I’ve been busy with oranges lately - harvesting and juicing. On the weekend I made a 10 litre batch of laundry liquid, sowed some seeds and planted three native trees. I’ll put up some photos soon of the completed garden - but when I say completed, it’s the first stage of a winter garden so growth is slow. This week I cleaned a cupboards, and got through several loads of washing. Tomorrow? Probably more of the same and honestly, I love it. That rhythm of ordinary work, done over and over again, connects me to something bigger—the past and the future, and it allows me to live the way I do. It's the work that makes it possible.
Yesterday I found myself thinking: it’s the old ways I love the most. Harvesting from the garden, slow-cooked meals, baking, homemade jams, fermenting, sewing and mending.

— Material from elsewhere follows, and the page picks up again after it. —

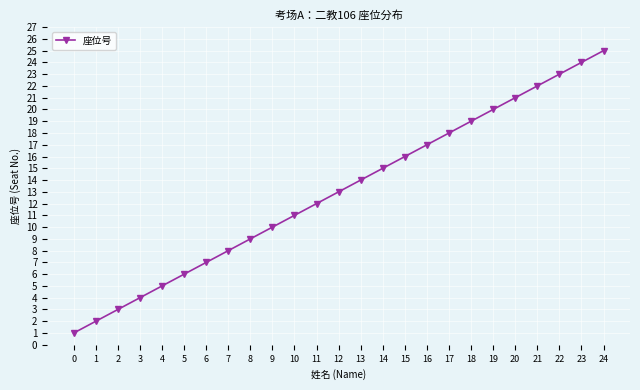

Where is the data nearest to the value 13?

12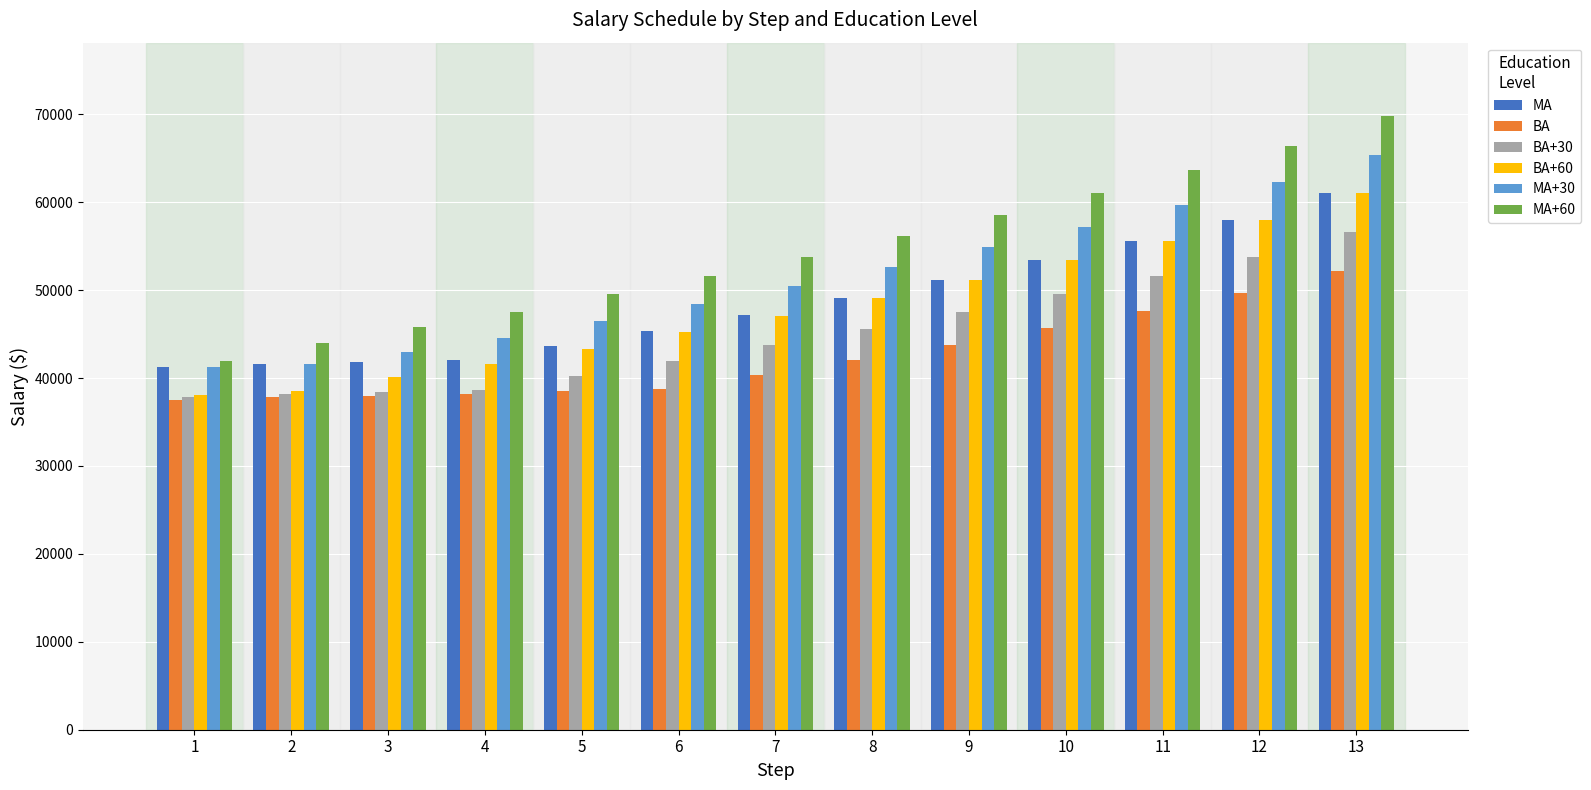

What is the difference between the second highest and second lowest values in the MA+60 series?

22443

I don’t do these things because I have to - I do them because they mean something. I’ve never once been excited about using a teabag, but I love brewing tea in a pot and pouring it into cups sitting on saucers. I don’t enjoy paying top dollar for supermarket laundry liquid, but I do love opening my own bucket of the homemade stuff. Frozen microwave meals? No thanks. But food made from scratch? That’s something people want to eat. Homemade soap feels like a luxury, sleeping under a handmade quilt is unmatched and being lucky enough to wear home-knitted jumpers and cardigans gives you warmth and comfort without your skin touching synthetic fibres.
Almost all my meals now are based on what I used to eat when I was growing up in the 1950s and 60s. This is my version of a pork roast - it's a pork belly cut in half then roasted in the normal way with vegetables. I use the rest of it for cold cuts.
Recently, I’ve been working in the back garden every day but I had to slow myself down because the rebuilding stage will soon come to an end and the maintenance phase will begin. So I do some work out there, then sit and decide if everything’s in the right place, for me, Gracie and the wildlife. Usually, if I look up, there’s a line of kookaburras or cockatoos in the trees watching. LOL
I made beef bone broth last week. I like drinking it during the day instead of tea.
There’s something really motivating about seeing other people working in their homes. I do that on YouTube - I search for people like me who make their lives better by the work they do in their homes. It makes me feel like we’re all part of one big working bee—even if we’re scattered across the map. We might not all be part of a traditional village, but the spirit is there. We’re doing the work, we’re sharing it while we’re keeping old skills alive. And I think that’s something worth celebrating.